— begin DATA ENTRIES —

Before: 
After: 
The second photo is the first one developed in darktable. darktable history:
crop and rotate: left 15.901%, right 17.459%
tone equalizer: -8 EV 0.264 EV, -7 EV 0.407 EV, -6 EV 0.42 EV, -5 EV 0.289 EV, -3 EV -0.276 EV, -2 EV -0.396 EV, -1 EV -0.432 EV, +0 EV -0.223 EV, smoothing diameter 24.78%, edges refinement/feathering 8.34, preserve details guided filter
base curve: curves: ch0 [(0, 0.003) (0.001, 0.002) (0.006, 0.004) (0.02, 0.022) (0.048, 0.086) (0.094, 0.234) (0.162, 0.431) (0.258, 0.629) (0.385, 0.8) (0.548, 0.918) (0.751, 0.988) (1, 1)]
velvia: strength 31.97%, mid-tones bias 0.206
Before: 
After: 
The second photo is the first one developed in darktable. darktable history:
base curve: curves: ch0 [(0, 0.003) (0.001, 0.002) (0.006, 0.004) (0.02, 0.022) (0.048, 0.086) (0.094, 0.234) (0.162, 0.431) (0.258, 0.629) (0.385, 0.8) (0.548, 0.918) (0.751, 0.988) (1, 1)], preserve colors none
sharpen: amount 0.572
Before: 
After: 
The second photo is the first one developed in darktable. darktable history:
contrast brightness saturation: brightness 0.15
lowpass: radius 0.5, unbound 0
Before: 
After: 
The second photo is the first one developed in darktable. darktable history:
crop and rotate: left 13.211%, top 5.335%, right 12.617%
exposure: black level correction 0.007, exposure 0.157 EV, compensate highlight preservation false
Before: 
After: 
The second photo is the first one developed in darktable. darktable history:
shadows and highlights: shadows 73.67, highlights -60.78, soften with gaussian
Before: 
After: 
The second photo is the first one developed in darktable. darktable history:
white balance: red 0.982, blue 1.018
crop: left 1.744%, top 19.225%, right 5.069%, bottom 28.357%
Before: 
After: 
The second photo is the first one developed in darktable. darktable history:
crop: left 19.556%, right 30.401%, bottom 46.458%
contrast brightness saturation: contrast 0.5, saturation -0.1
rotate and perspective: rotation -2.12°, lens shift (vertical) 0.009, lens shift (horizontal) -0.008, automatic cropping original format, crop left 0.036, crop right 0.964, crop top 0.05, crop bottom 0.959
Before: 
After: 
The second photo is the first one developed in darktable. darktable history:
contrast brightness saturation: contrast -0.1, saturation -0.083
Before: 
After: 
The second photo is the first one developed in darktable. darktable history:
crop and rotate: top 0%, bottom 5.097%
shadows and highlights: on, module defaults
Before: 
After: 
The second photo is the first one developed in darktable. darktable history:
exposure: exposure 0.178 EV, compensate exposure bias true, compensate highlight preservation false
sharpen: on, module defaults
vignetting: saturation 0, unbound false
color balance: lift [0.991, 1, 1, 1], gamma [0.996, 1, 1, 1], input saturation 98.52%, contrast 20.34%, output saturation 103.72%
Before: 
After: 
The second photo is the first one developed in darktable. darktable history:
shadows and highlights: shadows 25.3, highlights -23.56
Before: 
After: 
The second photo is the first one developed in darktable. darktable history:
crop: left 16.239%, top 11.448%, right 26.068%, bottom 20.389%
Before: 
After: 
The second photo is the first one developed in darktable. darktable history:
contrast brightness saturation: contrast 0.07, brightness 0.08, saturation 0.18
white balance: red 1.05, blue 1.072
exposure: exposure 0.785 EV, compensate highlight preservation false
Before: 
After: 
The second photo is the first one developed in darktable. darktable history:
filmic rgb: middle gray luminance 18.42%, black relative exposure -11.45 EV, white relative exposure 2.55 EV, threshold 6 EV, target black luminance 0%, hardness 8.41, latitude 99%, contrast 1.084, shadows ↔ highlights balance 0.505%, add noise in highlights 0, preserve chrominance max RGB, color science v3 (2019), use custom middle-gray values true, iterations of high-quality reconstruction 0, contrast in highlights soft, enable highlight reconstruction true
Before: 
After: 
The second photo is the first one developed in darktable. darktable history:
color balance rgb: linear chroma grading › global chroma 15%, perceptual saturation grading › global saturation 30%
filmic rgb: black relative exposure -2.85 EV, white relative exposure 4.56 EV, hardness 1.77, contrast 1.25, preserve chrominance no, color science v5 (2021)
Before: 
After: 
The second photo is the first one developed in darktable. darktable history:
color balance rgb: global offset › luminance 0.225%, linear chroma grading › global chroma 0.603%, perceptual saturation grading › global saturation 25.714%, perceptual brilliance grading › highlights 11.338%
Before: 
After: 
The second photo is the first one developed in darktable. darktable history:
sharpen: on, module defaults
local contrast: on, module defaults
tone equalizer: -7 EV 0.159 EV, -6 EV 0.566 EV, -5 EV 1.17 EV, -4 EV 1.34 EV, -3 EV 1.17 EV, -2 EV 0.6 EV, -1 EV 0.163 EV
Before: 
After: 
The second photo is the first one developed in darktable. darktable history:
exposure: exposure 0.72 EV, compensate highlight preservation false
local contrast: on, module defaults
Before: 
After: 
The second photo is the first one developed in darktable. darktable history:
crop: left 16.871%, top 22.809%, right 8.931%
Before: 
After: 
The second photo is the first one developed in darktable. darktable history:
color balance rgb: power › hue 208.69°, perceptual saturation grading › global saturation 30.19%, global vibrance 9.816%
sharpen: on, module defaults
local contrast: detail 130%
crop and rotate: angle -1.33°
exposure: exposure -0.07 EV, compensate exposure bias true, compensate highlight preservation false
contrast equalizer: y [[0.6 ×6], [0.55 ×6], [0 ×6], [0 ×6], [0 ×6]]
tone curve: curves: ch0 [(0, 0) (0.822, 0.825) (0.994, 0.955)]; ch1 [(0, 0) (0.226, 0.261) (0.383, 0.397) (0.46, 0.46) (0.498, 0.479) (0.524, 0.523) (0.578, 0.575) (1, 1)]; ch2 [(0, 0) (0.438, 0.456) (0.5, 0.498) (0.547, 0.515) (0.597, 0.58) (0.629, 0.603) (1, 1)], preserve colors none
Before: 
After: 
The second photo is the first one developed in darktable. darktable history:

— end DATA ENTRIES —

▸ WHAT NEEDS TO BE DONE: Format all of the editing history data above as a numbered list, leaving out any blank lines.

▸ FULL OUTPUT:
1. Before: 
2. After: 
3. The second photo is the first one developed in darktable. darktable history:
4. crop and rotate: left 15.901%, right 17.459%
5. tone equalizer: -8 EV 0.264 EV, -7 EV 0.407 EV, -6 EV 0.42 EV, -5 EV 0.289 EV, -3 EV -0.276 EV, -2 EV -0.396 EV, -1 EV -0.432 EV, +0 EV -0.223 EV, smoothing diameter 24.78%, edges refinement/feathering 8.34, preserve details guided filter
6. base curve: curves: ch0 [(0, 0.003) (0.001, 0.002) (0.006, 0.004) (0.02, 0.022) (0.048, 0.086) (0.094, 0.234) (0.162, 0.431) (0.258, 0.629) (0.385, 0.8) (0.548, 0.918) (0.751, 0.988) (1, 1)]
7. velvia: strength 31.97%, mid-tones bias 0.206
8. Before: 
9. After: 
10. The second photo is the first one developed in darktable. darktable history:
11. base curve: curves: ch0 [(0, 0.003) (0.001, 0.002) (0.006, 0.004) (0.02, 0.022) (0.048, 0.086) (0.094, 0.234) (0.162, 0.431) (0.258, 0.629) (0.385, 0.8) (0.548, 0.918) (0.751, 0.988) (1, 1)], preserve colors none
12. sharpen: amount 0.572
13. Before: 
14. After: 
15. The second photo is the first one developed in darktable. darktable history:
16. contrast brightness saturation: brightness 0.15
17. lowpass: radius 0.5, unbound 0
18. Before: 
19. After: 
20. The second photo is the first one developed in darktable. darktable history:
21. crop and rotate: left 13.211%, top 5.335%, right 12.617%
22. exposure: black level correction 0.007, exposure 0.157 EV, compensate highlight preservation false
23. Before: 
24. After: 
25. The second photo is the first one developed in darktable. darktable history:
26. shadows and highlights: shadows 73.67, highlights -60.78, soften with gaussian
27. Before: 
28. After: 
29. The second photo is the first one developed in darktable. darktable history:
30. white balance: red 0.982, blue 1.018
31. crop: left 1.744%, top 19.225%, right 5.069%, bottom 28.357%
32. Before: 
33. After: 
34. The second photo is the first one developed in darktable. darktable history:
35. crop: left 19.556%, right 30.401%, bottom 46.458%
36. contrast brightness saturation: contrast 0.5, saturation -0.1
37. rotate and perspective: rotation -2.12°, lens shift (vertical) 0.009, lens shift (horizontal) -0.008, automatic cropping original format, crop left 0.036, crop right 0.964, crop top 0.05, crop bottom 0.959
38. Before: 
39. After: 
40. The second photo is the first one developed in darktable. darktable history:
41. contrast brightness saturation: contrast -0.1, saturation -0.083
42. Before: 
43. After: 
44. The second photo is the first one developed in darktable. darktable history:
45. crop and rotate: top 0%, bottom 5.097%
46. shadows and highlights: on, module defaults
47. Before: 
48. After: 
49. The second photo is the first one developed in darktable. darktable history:
50. exposure: exposure 0.178 EV, compensate exposure bias true, compensate highlight preservation false
51. sharpen: on, module defaults
52. vignetting: saturation 0, unbound false
53. color balance: lift [0.991, 1, 1, 1], gamma [0.996, 1, 1, 1], input saturation 98.52%, contrast 20.34%, output saturation 103.72%
54. Before: 
55. After: 
56. The second photo is the first one developed in darktable. darktable history:
57. shadows and highlights: shadows 25.3, highlights -23.56
58. Before: 
59. After: 
60. The second photo is the first one developed in darktable. darktable history:
61. crop: left 16.239%, top 11.448%, right 26.068%, bottom 20.389%
62. Before: 
63. After: 
64. The second photo is the first one developed in darktable. darktable history:
65. contrast brightness saturation: contrast 0.07, brightness 0.08, saturation 0.18
66. white balance: red 1.05, blue 1.072
67. exposure: exposure 0.785 EV, compensate highlight preservation false
68. Before: 
69. After: 
70. The second photo is the first one developed in darktable. darktable history:
71. filmic rgb: middle gray luminance 18.42%, black relative exposure -11.45 EV, white relative exposure 2.55 EV, threshold 6 EV, target black luminance 0%, hardness 8.41, latitude 99%, contrast 1.084, shadows ↔ highlights balance 0.505%, add noise in highlights 0, preserve chrominance max RGB, color science v3 (2019), use custom middle-gray values true, iterations of high-quality reconstruction 0, contrast in highlights soft, enable highlight reconstruction true
72. Before: 
73. After: 
74. The second photo is the first one developed in darktable. darktable history:
75. color balance rgb: linear chroma grading › global chroma 15%, perceptual saturation grading › global saturation 30%
76. filmic rgb: black relative exposure -2.85 EV, white relative exposure 4.56 EV, hardness 1.77, contrast 1.25, preserve chrominance no, color science v5 (2021)
77. Before: 
78. After: 
79. The second photo is the first one developed in darktable. darktable history:
80. color balance rgb: global offset › luminance 0.225%, linear chroma grading › global chroma 0.603%, perceptual saturation grading › global saturation 25.714%, perceptual brilliance grading › highlights 11.338%
81. Before: 
82. After: 
83. The second photo is the first one developed in darktable. darktable history:
84. sharpen: on, module defaults
85. local contrast: on, module defaults
86. tone equalizer: -7 EV 0.159 EV, -6 EV 0.566 EV, -5 EV 1.17 EV, -4 EV 1.34 EV, -3 EV 1.17 EV, -2 EV 0.6 EV, -1 EV 0.163 EV
87. Before: 
88. After: 
89. The second photo is the first one developed in darktable. darktable history:
90. exposure: exposure 0.72 EV, compensate highlight preservation false
91. local contrast: on, module defaults
92. Before: 
93. After: 
94. The second photo is the first one developed in darktable. darktable history:
95. crop: left 16.871%, top 22.809%, right 8.931%
96. Before: 
97. After: 
98. The second photo is the first one developed in darktable. darktable history:
99. color balance rgb: power › hue 208.69°, perceptual saturation grading › global saturation 30.19%, global vibrance 9.816%
100. sharpen: on, module defaults
101. local contrast: detail 130%
102. crop and rotate: angle -1.33°
103. exposure: exposure -0.07 EV, compensate exposure bias true, compensate highlight preservation false
104. contrast equalizer: y [[0.6 ×6], [0.55 ×6], [0 ×6], [0 ×6], [0 ×6]]
105. tone curve: curves: ch0 [(0, 0) (0.822, 0.825) (0.994, 0.955)]; ch1 [(0, 0) (0.226, 0.261) (0.383, 0.397) (0.46, 0.46) (0.498, 0.479) (0.524, 0.523) (0.578, 0.575) (1, 1)]; ch2 [(0, 0) (0.438, 0.456) (0.5, 0.498) (0.547, 0.515) (0.597, 0.58) (0.629, 0.603) (1, 1)], preserve colors none
106. Before: 
107. After: 
108. The second photo is the first one developed in darktable. darktable history:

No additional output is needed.